**DOCUMENT TEXT**
┌──
Wrestling is a very specific genre that has some hardcore fans, but there’s a large portion of the population that really doesn’t know much about it. What’s your approach to making a film about a wrestling story that would connect with everyone?

It was important to me from the beginning to appeal to the non-wrestling fan as much as the wrestling fan. I wanted it to work for people who might think, ‘This is not for me.’ I wanted to tell this story which, to me, felt like it was about so many other things. It was about family, it was about sibling rivalry, it was about the pressures parents put on their kids, it was about ambition, loneliness, it was about feeling like an outsider and embracing your inner freak and sort of pushing forward when the world seems to say they’re not interested in you.

And, most significantly, it was about what happens when your dreams don’t come true. When you pick yourself up, dust yourself off, and keep on going. So I thought there were a lot of universal themes that had nothing to do with wrestling, it just happens to be the backdrop. So those were the things that I was focused on and hopefully that’s what connects with people.
└──
**RECORDED INFORMATION**
┌──
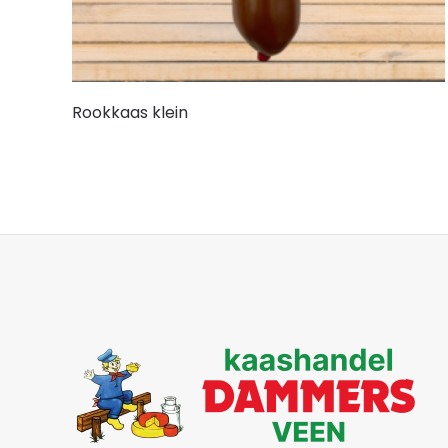
Rookkaas klein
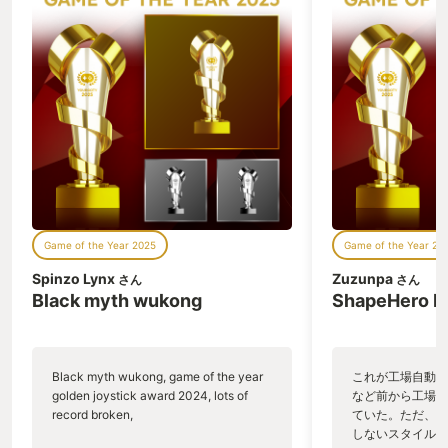
Game of the Year 2025
Game of the Year 20
Spinzo Lynx
Zuzunpa
さん
さん
Black myth wukong
ShapeHero F
Black myth wukong, game of the year
これが工場自動化
golden joystick award 2024, lots of
など前から工場自
record broken,
ていた。ただ、P
しないスタイルだし、P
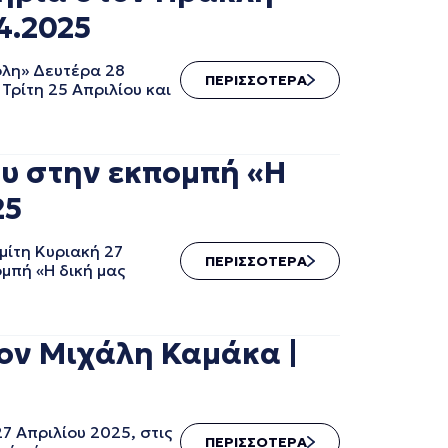
4.2025
όλη» Δευτέρα 28
ΠΕΡΙΣΣΟΤΕΡΑ
Τρίτη 25 Απριλίου και
ου στην εκπομπή «Η
25
μίτη Κυριακή 27
ΠΕΡΙΣΣΟΤΕΡΑ
ομπή «Η δική μας
τον Μιχάλη Καμάκα |
7 Απριλίου 2025, στις
ΠΕΡΙΣΣΟΤΕΡΑ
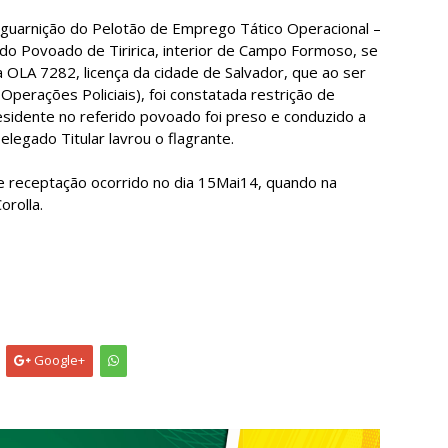
guarnição do Pelotão de Emprego Tático Operacional –
 do Povoado de Tiririca, interior de Campo Formoso, se
a OLA 7282, licença da cidade de Salvador, que ao ser
Operações Policiais), foi constatada restrição de
sidente no referido povoado foi preso e conduzido a
legado Titular lavrou o flagrante.
de receptação ocorrido no dia 15Mai14, quando na
rolla.
M
Google+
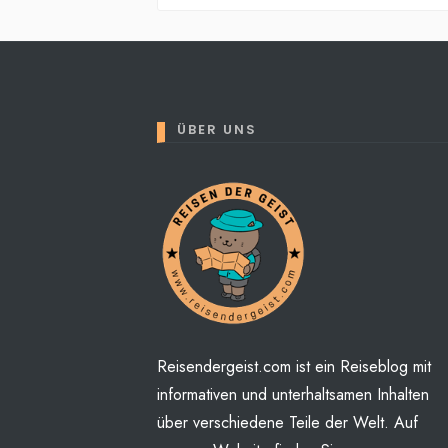
ÜBER UNS
Reisendergeist.com ist ein Reiseblog mit
informativen und unterhaltsamen Inhalten
über verschiedene Teile der Welt. Auf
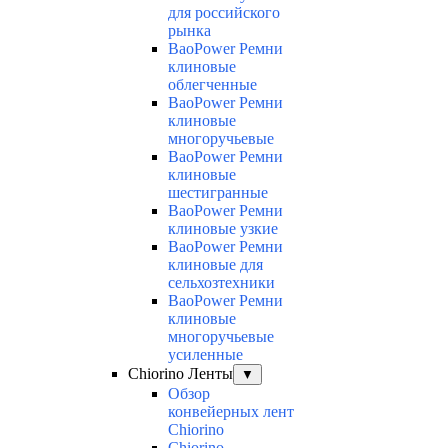
для российского
рынка
BaoPower Ремни
клиновые
облегченные
BaoPower Ремни
клиновые
многоручьевые
BaoPower Ремни
клиновые
шестигранные
BaoPower Ремни
клиновые узкие
BaoPower Ремни
клиновые для
сельхозтехники
BaoPower Ремни
клиновые
многоручьевые
усиленные
Chiorino Ленты
▼
Обзор
конвейерных лент
Chiorino
Chiorino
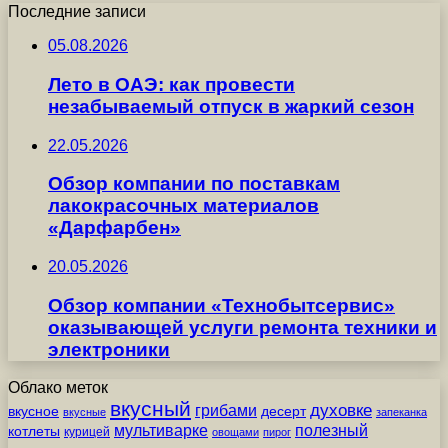
Последние записи
05.08.2026
Лето в ОАЭ: как провести
незабываемый отпуск в жаркий сезон
22.05.2026
Обзор компании по поставкам
лакокрасочных материалов
«Дарфарбен»
20.05.2026
Обзор компании «Технобытсервис»
оказывающей услуги ремонта техники и
электроники
Облако меток
вкусный
грибами
духовке
вкусное
десерт
вкусные
запеканка
мультиварке
полезный
котлеты
курицей
овощами
пирог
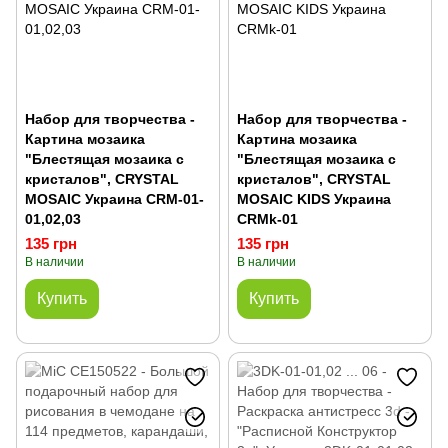
Набор для творчества -
Набор для творчества -
Картина мозаика
Картина мозаика
"Блестящая мозаика с
"Блестящая мозаика с
кристалов", CRYSTAL
кристалов", CRYSTAL
MOSAIC Украина CRM-01-
MOSAIC KIDS Украина
01,02,03
CRMk-01
135 грн
135 грн
В наличии
В наличии
Купить
Купить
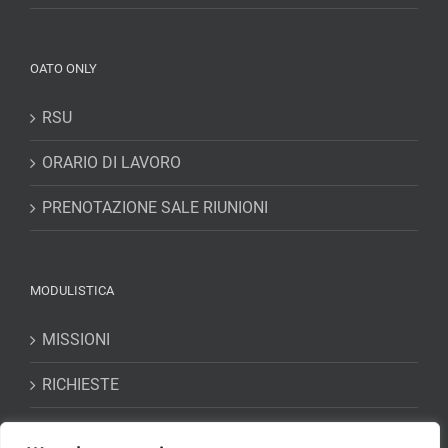
OATO ONLY
RSU
ORARIO DI LAVORO
PRENOTAZIONE SALE RIUNIONI
MODULISTICA
MISSIONI
RICHIESTE
DICHIARAZIONI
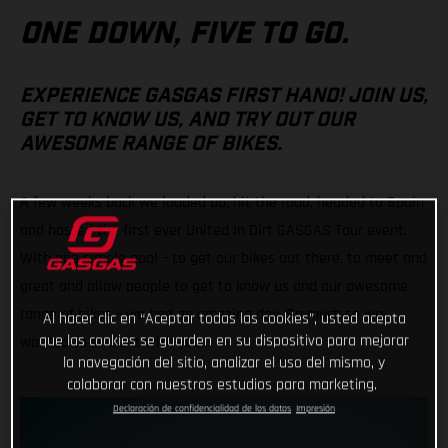
ONE DOWN, FIVE TO GO.
EXPERIENCE GASGAS FIRST HAND! JOIN US,
GET TO KNOW US, AND TRY OUT OUR
AWESOME RANGE OF BIKES.
A few weeks back we loaded up, hit the road, headed to Spain
and hosted the first ever United In Dirt GASGAS Tour event.
With one simple goal – to get our bikes out there, to meet and
great and allow people to get to know us and our awesome
range of bikes – we had an amazing day. So much so we
Al hacer clic en “Aceptar todas las cookies”, usted acepta
que las cookies se guarden en su dispositivo para mejorar
wanted to share it with you!
la navegación del sitio, analizar el uso del mismo, y
colaborar con nuestros estudios para marketing.
Declaración de confidencialidad de los datos
Impresión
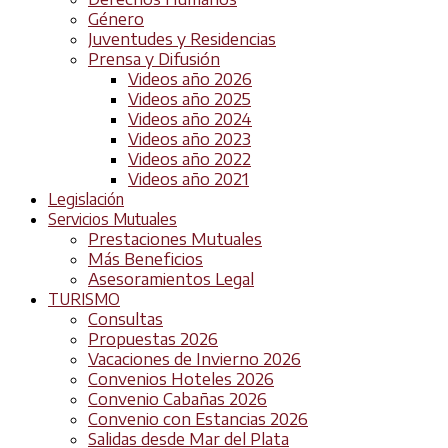
Género
Juventudes y Residencias
Prensa y Difusión
Videos año 2026
Videos año 2025
Videos año 2024
Videos año 2023
Videos año 2022
Videos año 2021
Legislación
Servicios Mutuales
Prestaciones Mutuales
Más Beneficios
Asesoramientos Legal
TURISMO
Consultas
Propuestas 2026
Vacaciones de Invierno 2026
Convenios Hoteles 2026
Convenio Cabañas 2026
Convenio con Estancias 2026
Salidas desde Mar del Plata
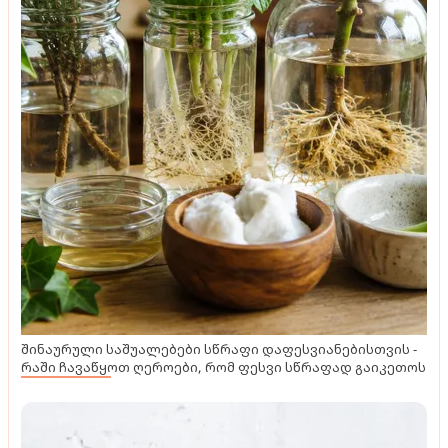
შინაურული საშუალებები სწრაფი დაფესვიანებისთვის -
რაში ჩავაწყოთ ღეროები, რომ ფესვი სწრაფად გაიკეთოს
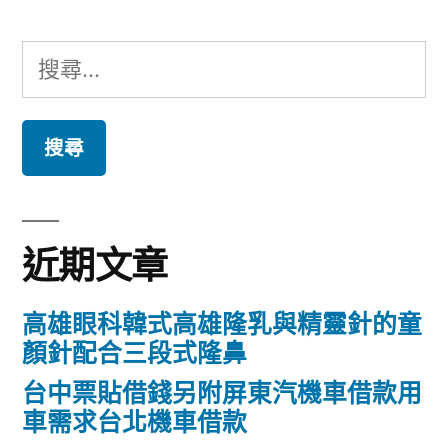
搜
尋
關
鍵
字:
近期文章
高雄眼科韓式高雄隆乳與精靈針的童
顏針配合三段式隆鼻
台中票貼借錢另附屏東汽機車借款用
車需求台北機車借款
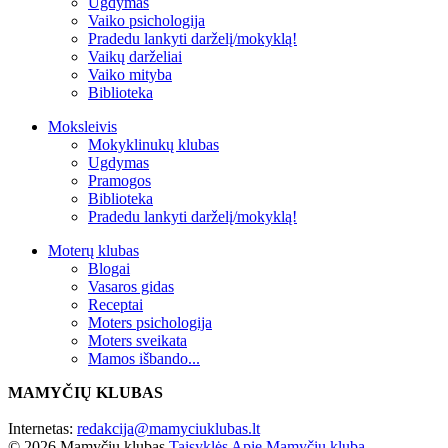
Ugdymas
Vaiko psichologija
Pradedu lankyti darželį/mokyklą!
Vaikų darželiai
Vaiko mityba
Biblioteka
Moksleivis
Mokyklinukų klubas
Ugdymas
Pramogos
Biblioteka
Pradedu lankyti darželį/mokyklą!
Moterų klubas
Blogai
Vasaros gidas
Receptai
Moters psichologija
Moters sveikata
Mamos išbando...
MAMYČIŲ KLUBAS
Internetas:
redakcija@mamyciuklubas.lt
© 2026 Mamyčių klubas
Taisyklės
Apie Mamyčių klubą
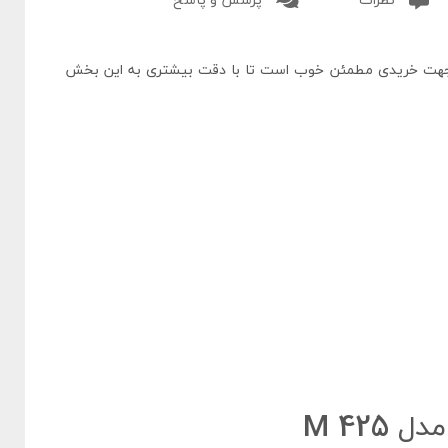
نظرات
پرسش و پاسخ
ق گاز نیز مانند دیگر محصولات دارای 24 ماه ضمانت است که هم به گاز شهری و هم به گاز سیلندری مایع متصل
 جهت خریدی مطمئن خوب است تا با دقت بیشتری به این بخش
M 425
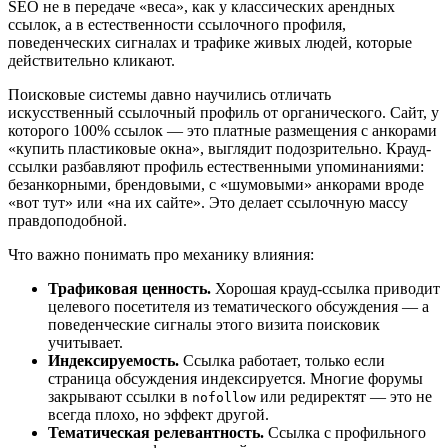
SEO не в передаче «веса», как у классических арендных
ссылок, а в естественности ссылочного профиля,
поведенческих сигналах и трафике живых людей, которые
действительно кликают.
Поисковые системы давно научились отличать
искусственный ссылочный профиль от органического. Сайт, у
которого 100% ссылок — это платные размещения с анкорами
«купить пластиковые окна», выглядит подозрительно. Крауд-
ссылки разбавляют профиль естественными упоминаниями:
безанкорными, брендовыми, с «шумовыми» анкорами вроде
«вот тут» или «на их сайте». Это делает ссылочную массу
правдоподобной.
Что важно понимать про механику влияния:
Трафиковая ценность.
Хорошая крауд-ссылка приводит
целевого посетителя из тематического обсуждения — а
поведенческие сигналы этого визита поисковик
учитывает.
Индексируемость.
Ссылка работает, только если
страница обсуждения индексируется. Многие форумы
закрывают ссылки в
или редиректят — это не
nofollow
всегда плохо, но эффект другой.
Тематическая релевантность.
Ссылка с профильного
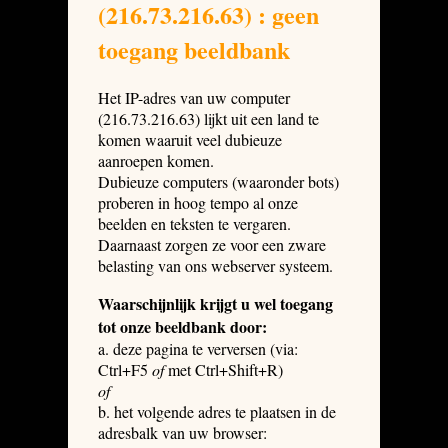
(216.73.216.63) : geen
toegang beeldbank
Het IP-adres van uw computer
(216.73.216.63) lijkt uit een land te
komen waaruit veel dubieuze
aanroepen komen.
Dubieuze computers (waaronder bots)
proberen in hoog tempo al onze
beelden en teksten te vergaren.
Daarnaast zorgen ze voor een zware
belasting van ons webserver systeem.
Waarschijnlijk krijgt u wel toegang
tot onze beeldbank door:
a. deze pagina te verversen (via:
Ctrl+F5
of
met Ctrl+Shift+R)
of
b. het volgende adres te plaatsen in de
adresbalk van uw browser:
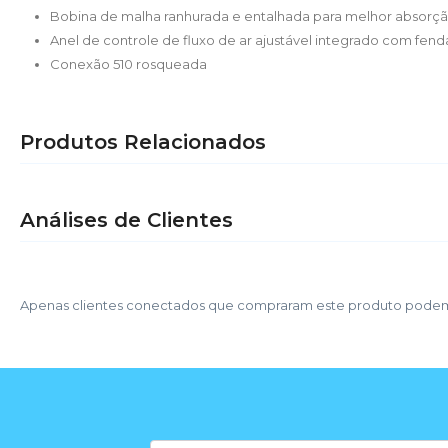
Bobina de malha ranhurada e entalhada para melhor absor
Anel de controle de fluxo de ar ajustável integrado com fend
Conexão 510 rosqueada
Produtos Relacionados
Análises de Clientes
Apenas clientes conectados que compraram este produto podem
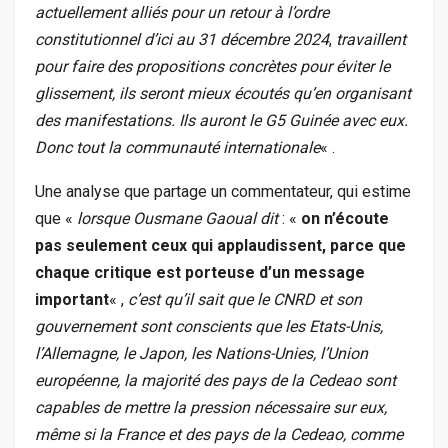
actuellement alliés pour un retour à l’ordre
constitutionnel d’ici au 31 décembre 2024
,
travaillent
pour faire des propositions concrètes pour éviter le
glissement, ils seront mieux écoutés qu’en organisant
des manifestations. Ils auront le G5 Guinée avec eux.
Donc tout la communauté internationale
« .
Une analyse que partage un commentateur, qui estime
que «
lorsque Ousmane Gaoual dit
: «
on n’écoute
pas seulement ceux qui applaudissent, parce que
chaque critique est porteuse d’un message
important
« ,
c’est qu’il sait que le CNRD et son
gouvernement sont conscients que les Etats-Unis,
l’Allemagne, le Japon, les Nations-Unies, l’Union
européenne, la majorité des pays de la Cedeao sont
capables de mettre la pression nécessaire sur eux,
même si la France et des pays de la Cedeao, comme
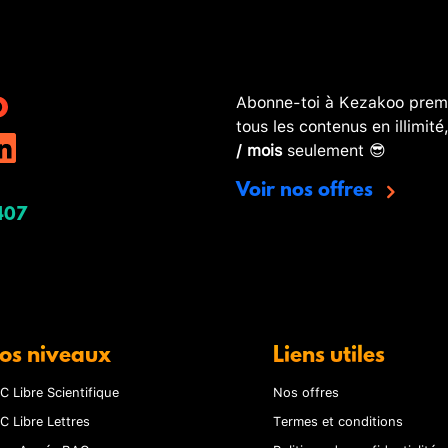
Abonne-toi à Kezakoo premi
tous les contenus en illimité
/ mois
seulement 😎
Voir nos offres
407
os niveaux
Liens utiles
C Libre Scientifique
Nos offres
C Libre Lettres
Termes et conditions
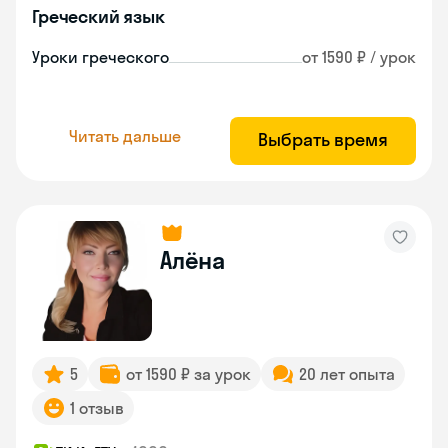
Греческий язык
Уроки греческого
от 1590 ₽ / урок
Читать дальше
Выбрать время
Алёна
5
от 1590 ₽ за урок
20 лет опыта
1 отзыв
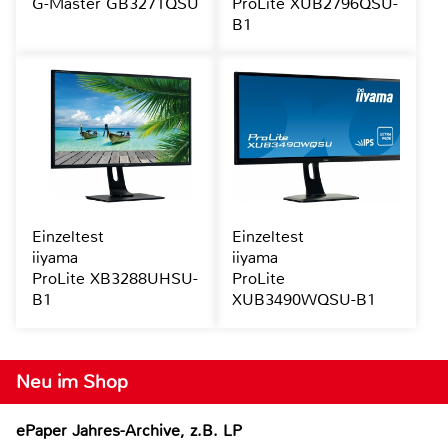
G-Master GB3271QSU
ProLite XUB2796QSU-
B1
Einzeltest
Einzeltest
iiyama
iiyama
ProLite XB3288UHSU-
ProLite
B1
XUB3490WQSU-B1
Neu im Shop
ePaper Jahres-Archive, z.B. LP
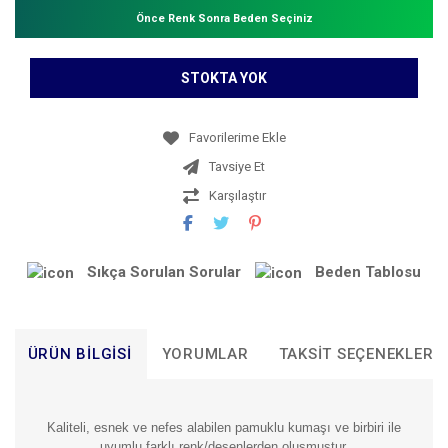
Önce Renk Sonra Beden Seçiniz
STOKTA YOK
Tavsiye Et
Karşılaştır
Sıkça Sorulan Sorular
Beden Tablosu
ÜRÜN BILGISI
YORUMLAR
TAKSIT SEÇENEKLERI
Kaliteli, esnek ve nefes alabilen pamuklu kumaşı ve birbiri ile
uyumlu farklı renk/desenlerden oluşmuştur.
└──
**WHAT YOU ARE ASKED TO DO**
In the interview about the wrestling film, translate this sentence into Spanish: "It was important to me from the beginning to appeal to the non-wrestling fan as much as the wrestling fan."

**FINISHED TASK**
Desde el principio fue importante para mí atraer al que no es aficionado a la lucha libre tanto como al aficionado a la lucha libre.